A well laid out motorcycle specific parking area, in Stratford, with the two LD bikes, above

We wandered along to the central area, checking out the Shakespeare Theatre below and the longboats on the canal, licking our refreshing icecreams in the bright warm sunshine, stopping to enjoy the antics of a busker magician in the park.

Above: the longboat lock and below: some of the swans clamouring for tidbits from the passing tourists

Above: the bridge over the Avon River, and below: part of a circular clock embedded in the pavement

Below: the great man himself - William Shakespeare - with characters from his stories surrounding him

Then we took off for Warwick Castle, the largest castle in England. Unfortunately, there was a small incident at the first set of traffic lights when leaving Stratford, when I felt something bump against my lower back, then crunch!! my camera hit the gutter! Uh, oh, I'd broken my rules of doing everything religiously the same when getting back onto the bike, and had sat the camera on top of the backpack, meaning to hang it around my neck to hopefully take photos while on the move.

Luckily, the traffic behind was considerate, and waited patiently while some pedestrians ran over and recovered the camera for me, so that I didn't even have to get off the bike. So we finally got on the road to Warwick Castle, an enormous edifice surrounding by lush parklands bordering the river, along which people were punting. I definitely wouldn't like the heating bill of such a large "home". Ahhhh, the camera still works, fortunately.
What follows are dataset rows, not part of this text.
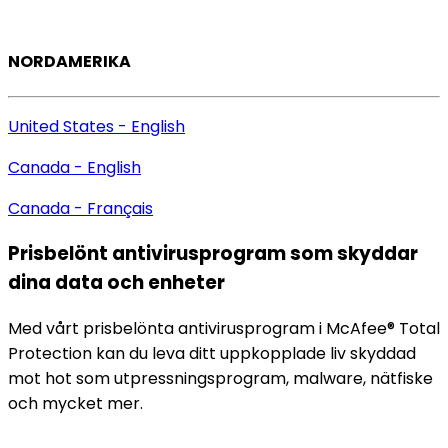
NORDAMERIKA
United States - English
Canada - English
Canada - Français
Prisbelönt antivirusprogram som
skyddar
dina data och enheter
Med vårt prisbelönta antivirusprogram i McAfee® Total
Protection kan du leva ditt uppkopplade liv skyddad
mot hot som utpressningsprogram, malware, nätfiske
och mycket mer.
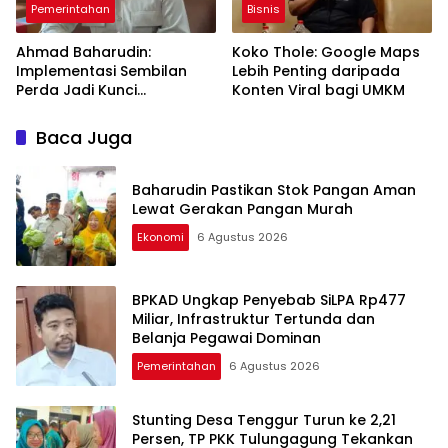
Pemerintahan
Bisnis
Ahmad Baharudin:
Koko Thole: Google Maps
Implementasi Sembilan
Lebih Penting daripada
Perda Jadi Kunci
Konten Viral bagi UMKM
Keberhasilan
Pembangunan
Baca Juga
Tulungagung
Baharudin Pastikan Stok Pangan Aman
Lewat Gerakan Pangan Murah
Ekonomi
6 Agustus 2026
BPKAD Ungkap Penyebab SiLPA Rp477
Miliar, Infrastruktur Tertunda dan
Belanja Pegawai Dominan
Pemerintahan
6 Agustus 2026
Stunting Desa Tenggur Turun ke 2,21
Persen, TP PKK Tulungagung Tekankan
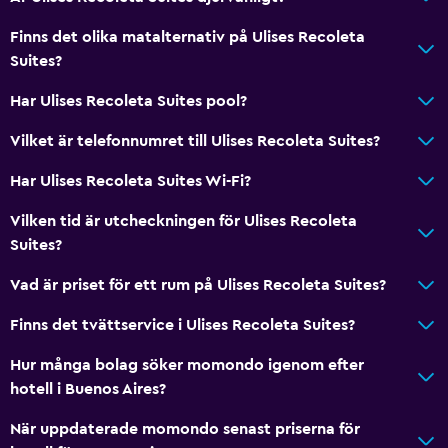
Finns det olika matalternativ på Ulises Recoleta
Suites?
Har Ulises Recoleta Suites pool?
Vilket är telefonnumret till Ulises Recoleta Suites?
Har Ulises Recoleta Suites Wi-Fi?
Vilken tid är utcheckningen för Ulises Recoleta
Suites?
Vad är priset för ett rum på Ulises Recoleta Suites?
Finns det tvättservice i Ulises Recoleta Suites?
Hur många bolag söker momondo igenom efter
hotell i Buenos Aires?
När uppdaterade momondo senast priserna för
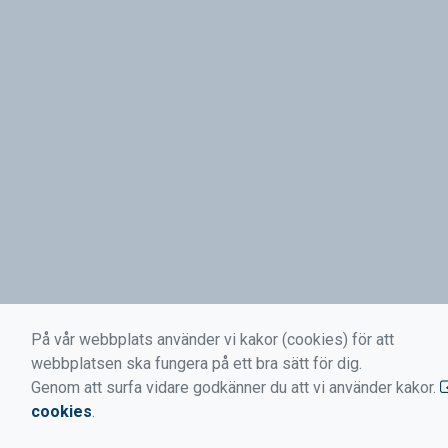
På vår webbplats använder vi kakor (cookies) för att
webbplatsen ska fungera på ett bra sätt för dig.
Genom att surfa vidare godkänner du att vi använder kakor.
cookies
.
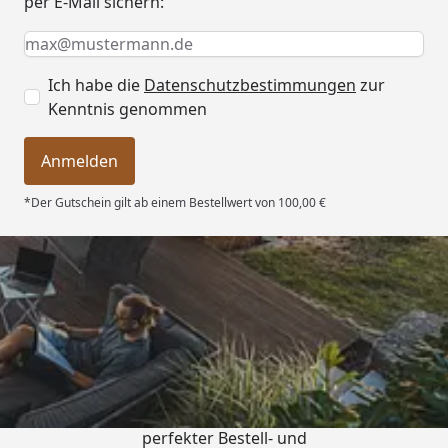
per E-Mail sichern:
Keine Eingabe erforderlich
Eingabe erforderlich
E-Mail *
Ich habe die
Datenschutzbestimmungen
zur
Kenntnis genommen
Anmelden
*Der Gutschein gilt ab einem Bestellwert von 100,00 €
Trusted Shops
4,76
/ 5
„Qualitativ sehr gute Ware und ein
perfekter Bestell- und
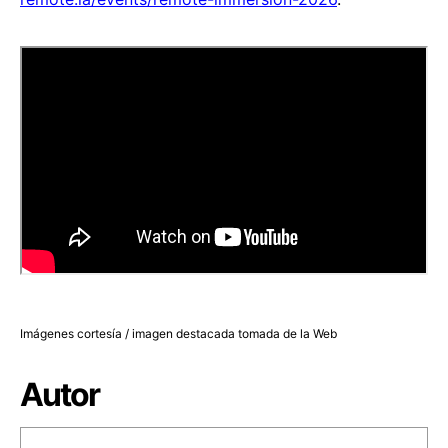
Imágenes cortesía / imagen destacada tomada de la Web
Autor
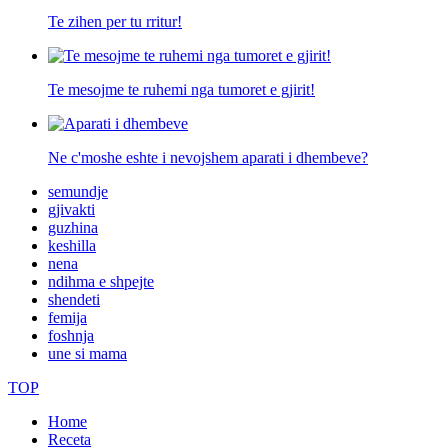
Te zihen per tu rritur!
Te mesojme te ruhemi nga tumoret e gjirit!
Ne c'moshe eshte i nevojshem aparati i dhembeve?
semundje
gjivakti
guzhina
keshilla
nena
ndihma e shpejte
shendeti
femija
foshnja
une si mama
TOP
Home
Receta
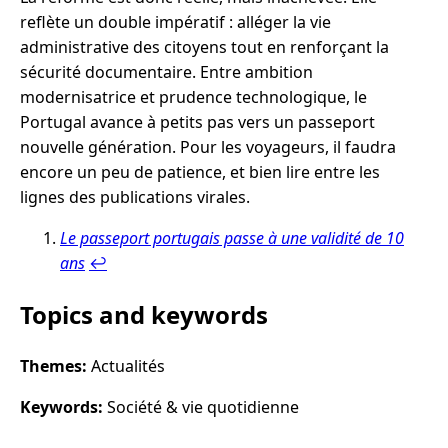
reflète un double impératif : alléger la vie
administrative des citoyens tout en renforçant la
sécurité documentaire. Entre ambition
modernisatrice et prudence technologique, le
Portugal avance à petits pas vers un passeport
nouvelle génération. Pour les voyageurs, il faudra
encore un peu de patience, et bien lire entre les
lignes des publications virales.
Le passeport portugais passe à une validité de 10
ans
↩︎
Topics and keywords
Themes:
Actualités
Keywords:
Société & vie quotidienne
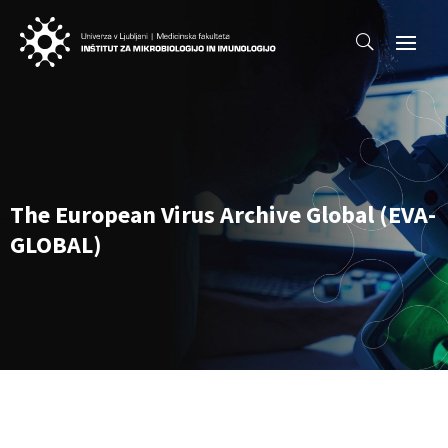
The European Virus Archive Global (EVA-
GLOBAL)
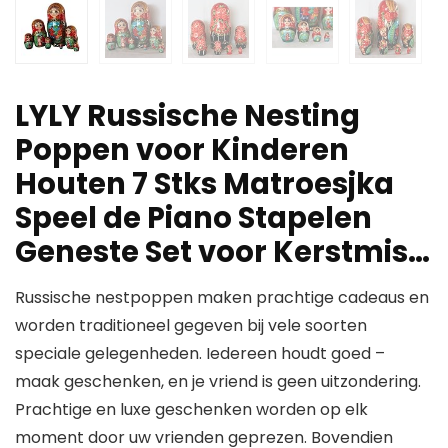
LYLY Russische Nesting
Poppen voor Kinderen
Houten 7 Stks Matroesjka
Speel de Piano Stapelen
Geneste Set voor Kerstmis…
Russische nestpoppen maken prachtige cadeaus en
worden traditioneel gegeven bij vele soorten
speciale gelegenheden. Iedereen houdt goed –
maak geschenken, en je vriend is geen uitzondering.
Prachtige en luxe geschenken worden op elk
moment door uw vrienden geprezen. Bovendien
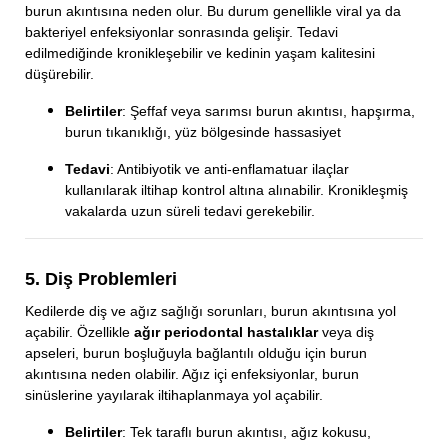
burun akıntısına neden olur. Bu durum genellikle viral ya da
bakteriyel enfeksiyonlar sonrasında gelişir. Tedavi
edilmediğinde kronikleşebilir ve kedinin yaşam kalitesini
düşürebilir.
Belirtiler
: Şeffaf veya sarımsı burun akıntısı, hapşırma,
burun tıkanıklığı, yüz bölgesinde hassasiyet
Tedavi
: Antibiyotik ve anti-enflamatuar ilaçlar
kullanılarak iltihap kontrol altına alınabilir. Kronikleşmiş
vakalarda uzun süreli tedavi gerekebilir.
5. Diş Problemleri
Kedilerde diş ve ağız sağlığı sorunları, burun akıntısına yol
açabilir. Özellikle
ağır periodontal hastalıklar
veya diş
apseleri, burun boşluğuyla bağlantılı olduğu için burun
akıntısına neden olabilir. Ağız içi enfeksiyonlar, burun
sinüslerine yayılarak iltihaplanmaya yol açabilir.
Belirtiler
: Tek taraflı burun akıntısı, ağız kokusu,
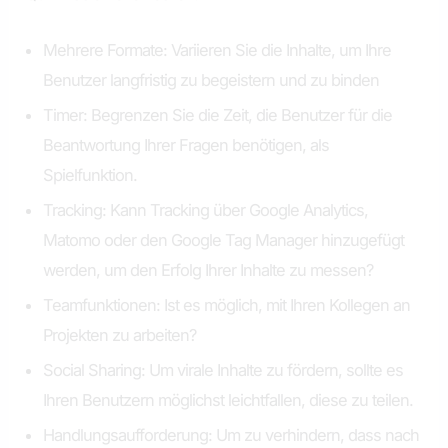
Mehrere Formate: Variieren Sie die Inhalte, um Ihre
Benutzer langfristig zu begeistern und zu binden
Timer: Begrenzen Sie die Zeit, die Benutzer für die
Beantwortung Ihrer Fragen benötigen, als
Spielfunktion.
Tracking: Kann Tracking über Google Analytics,
Matomo oder den Google Tag Manager hinzugefügt
werden, um den Erfolg Ihrer Inhalte zu messen?
Teamfunktionen: Ist es möglich, mit Ihren Kollegen an
Projekten zu arbeiten?
Social Sharing: Um virale Inhalte zu fördern, sollte es
Ihren Benutzern möglichst leichtfallen, diese zu teilen.
Handlungsaufforderung: Um zu verhindern, dass nach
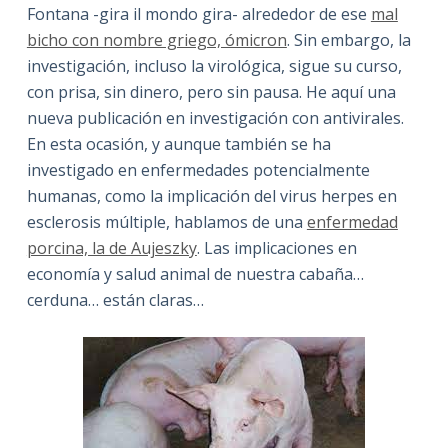
Fontana -gira il mondo gira- alrededor de ese
mal
bicho con nombre griego, ómicron
. Sin embargo, la
investigación, incluso la virológica, sigue su curso,
con prisa, sin dinero, pero sin pausa. He aquí una
nueva publicación en investigación con antivirales.
En esta ocasión, y aunque también se ha
investigado en enfermedades potencialmente
humanas, como la implicación del virus herpes en
esclerosis múltiple, hablamos de una
enfermedad
porcina, la de Aujeszky
. Las implicaciones en
economía y salud animal de nuestra cabaña…
cerduna… están claras…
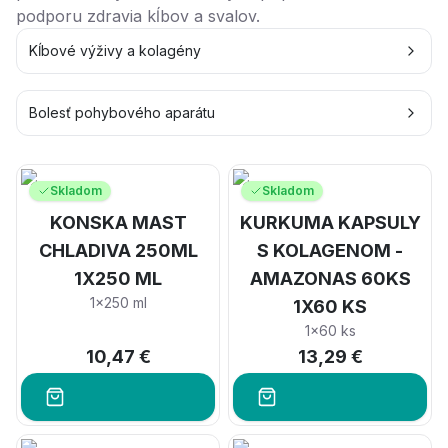
podporu zdravia kĺbov a svalov.
Kĺbové výživy a kolagény
Bolesť pohybového aparátu
Skladom
Skladom
KONSKA MAST
KURKUMA KAPSULY
CHLADIVA 250ML
S KOLAGENOM -
1X250 ML
AMAZONAS 60KS
1x250 ml
1X60 KS
1x60 ks
10,47 €
13,29 €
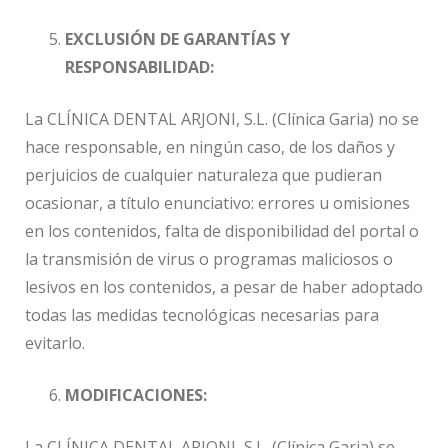
EXCLUSIÓN DE GARANTÍAS Y
RESPONSABILIDAD:
La CLÍNICA DENTAL ARJONI, S.L. (Clínica Garia) no se
hace responsable, en ningún caso, de los daños y
perjuicios de cualquier naturaleza que pudieran
ocasionar, a título enunciativo: errores u omisiones
en los contenidos, falta de disponibilidad del portal o
la transmisión de virus o programas maliciosos o
lesivos en los contenidos, a pesar de haber adoptado
todas las medidas tecnológicas necesarias para
evitarlo.
MODIFICACIONES:
La CLÍNICA DENTAL ARJONI, S.L. (Clínica Garia) se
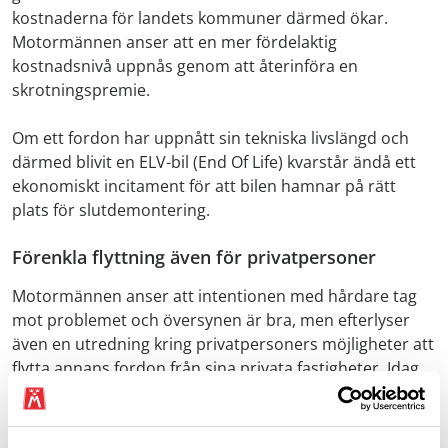
kostnaderna för landets kommuner därmed ökar.
Motormännen anser att en mer fördelaktig
kostnadsnivå uppnås genom att återinföra en
skrotningspremie.
Om ett fordon har uppnått sin tekniska livslängd och
därmed blivit en ELV-bil (End Of Life) kvarstår ändå ett
ekonomiskt incitament för att bilen hamnar på rätt
plats för slutdemontering.
Förenkla flyttning även för privatpersoner
Motormännen anser att intentionen med hårdare tag
mot problemet och översynen är bra, men efterlyser
även en utredning kring privatpersoners möjligheter att
flytta annans fordon från sina privata fastigheter. Idag
medför lagstiftningen långa handläggningstider och i
värsta fall även kostnader för en privatperson för att få
ett fordon flyttat från sin mark. Detta kan orsaka stora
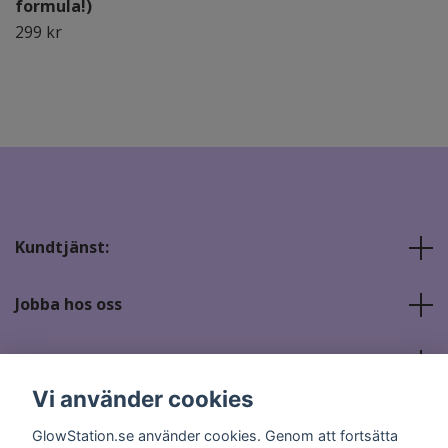
formula!)
299 kr
Kundtjänst:
Jobba hos oss
Sociala medier
Vi använder cookies
GlowStation.se använder cookies. Genom att fortsätta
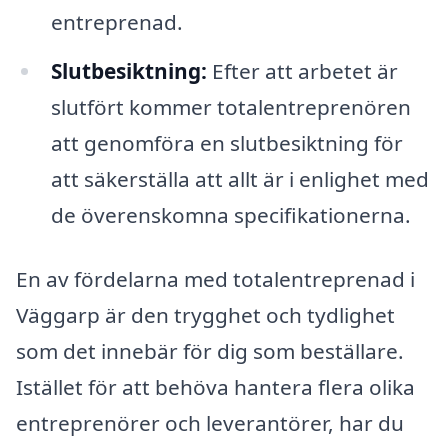
entreprenad.
Slutbesiktning:
Efter att arbetet är
slutfört kommer totalentreprenören
att genomföra en slutbesiktning för
att säkerställa att allt är i enlighet med
de överenskomna specifikationerna.
En av fördelarna med totalentreprenad i
Väggarp är den trygghet och tydlighet
som det innebär för dig som beställare.
Istället för att behöva hantera flera olika
entreprenörer och leverantörer, har du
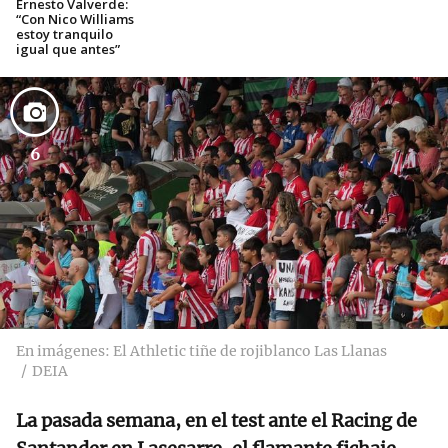
Ernesto Valverde:
“Con Nico Williams
estoy tranquilo
igual que antes”
6
En imágenes: El Athletic tiñe de rojiblanco Las Llanas
DEIA
La pasada semana, en el test ante el Racing de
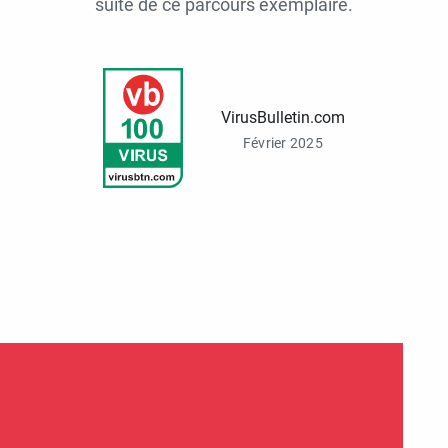
suite de ce parcours exemplaire.
VirusBulletin.com
Février 2025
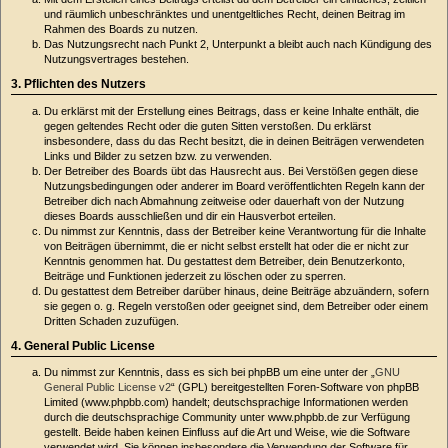
und räumlich unbeschränktes und unentgeltliches Recht, deinen Beitrag im
Rahmen des Boards zu nutzen.
Das Nutzungsrecht nach Punkt 2, Unterpunkt a bleibt auch nach Kündigung des
Nutzungsvertrages bestehen.
3. Pflichten des Nutzers
Du erklärst mit der Erstellung eines Beitrags, dass er keine Inhalte enthält, die
gegen geltendes Recht oder die guten Sitten verstoßen. Du erklärst
insbesondere, dass du das Recht besitzt, die in deinen Beiträgen verwendeten
Links und Bilder zu setzen bzw. zu verwenden.
Der Betreiber des Boards übt das Hausrecht aus. Bei Verstößen gegen diese
Nutzungsbedingungen oder anderer im Board veröffentlichten Regeln kann der
Betreiber dich nach Abmahnung zeitweise oder dauerhaft von der Nutzung
dieses Boards ausschließen und dir ein Hausverbot erteilen.
Du nimmst zur Kenntnis, dass der Betreiber keine Verantwortung für die Inhalte
von Beiträgen übernimmt, die er nicht selbst erstellt hat oder die er nicht zur
Kenntnis genommen hat. Du gestattest dem Betreiber, dein Benutzerkonto,
Beiträge und Funktionen jederzeit zu löschen oder zu sperren.
Du gestattest dem Betreiber darüber hinaus, deine Beiträge abzuändern, sofern
sie gegen o. g. Regeln verstoßen oder geeignet sind, dem Betreiber oder einem
Dritten Schaden zuzufügen.
4. General Public License
Du nimmst zur Kenntnis, dass es sich bei phpBB um eine unter der „
GNU
General Public License v2
“ (GPL) bereitgestellten Foren-Software von phpBB
Limited (www.phpbb.com) handelt; deutschsprachige Informationen werden
durch die deutschsprachige Community unter www.phpbb.de zur Verfügung
gestellt. Beide haben keinen Einfluss auf die Art und Weise, wie die Software
verwendet wird. Sie können insbesondere die Verwendung der Software für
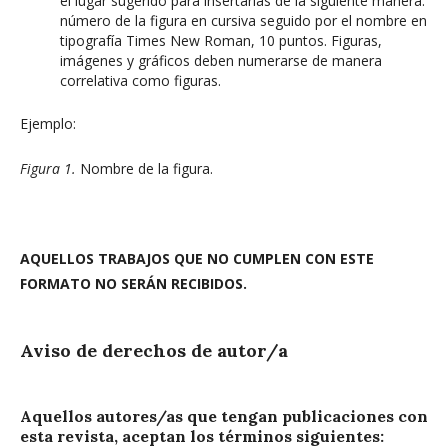
el lugar sugerido para insertarlas de la siguiente manera:
número de la figura en cursiva seguido por el nombre en
tipografía Times New Roman, 10 puntos. Figuras,
imágenes y gráficos deben numerarse de manera
correlativa como figuras.
Ejemplo:
Figura 1.
Nombre de la figura.
AQUELLOS TRABAJOS QUE NO CUMPLEN CON ESTE
FORMATO NO SERÁN RECIBIDOS.
Aviso de derechos de autor/a
Aquellos autores/as que tengan publicaciones con
esta revista, aceptan los términos siguientes:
Below: How does one park to take photos when there isn't anywhere legal to park? Like this, of course, on the roadway!! The Aussie flag flying from the bike makes people forgive indiscretions rather easily, methinks!

Below: The restored section of Kenilworth Castle which dates from the 1300s, the majority of which is now in ruins, followed by various shots of the derelict castle ruins.

Below the icons from the emblem of the Earl of Kenilworth - the Bears and Staff

Then it was on to Meriden, in times past the home of Triumph motorcycle manufacturing, which has now moved to Hinkley, near Jack's Hill Cafe. The photo below is of a cairn erected in the honour of (bi)cyclists, fallen in WW2. Meriden has long been known as the centre of England, with the lower photo showing the marker for same. But with the advent of GPS, it has now been proven that the actual centre of the country is in a field, not all that far from the marker. Which just goes to show how clever people were in times past, making such critical calculations with basic instruments.

It was time for home, and so we arrived at Rob's home, the gorgeous little Vergers Cottage which he has renovated beautifully, in the village of Old Arley, in North Warwickshire. Rob escorted me around the exterior of the very old church (1300s) out the back of his home, showing the grooves in the stone block walls and windowsills of the church where the knights sharpened their battleaxes and swords during the Battle of Bosworth, back in the 1400s.

Rob's partner, Stacey, arrived home shortly after, in time for Rob to show off his culinary skills - a great noodle dish featuring duck. Yummy!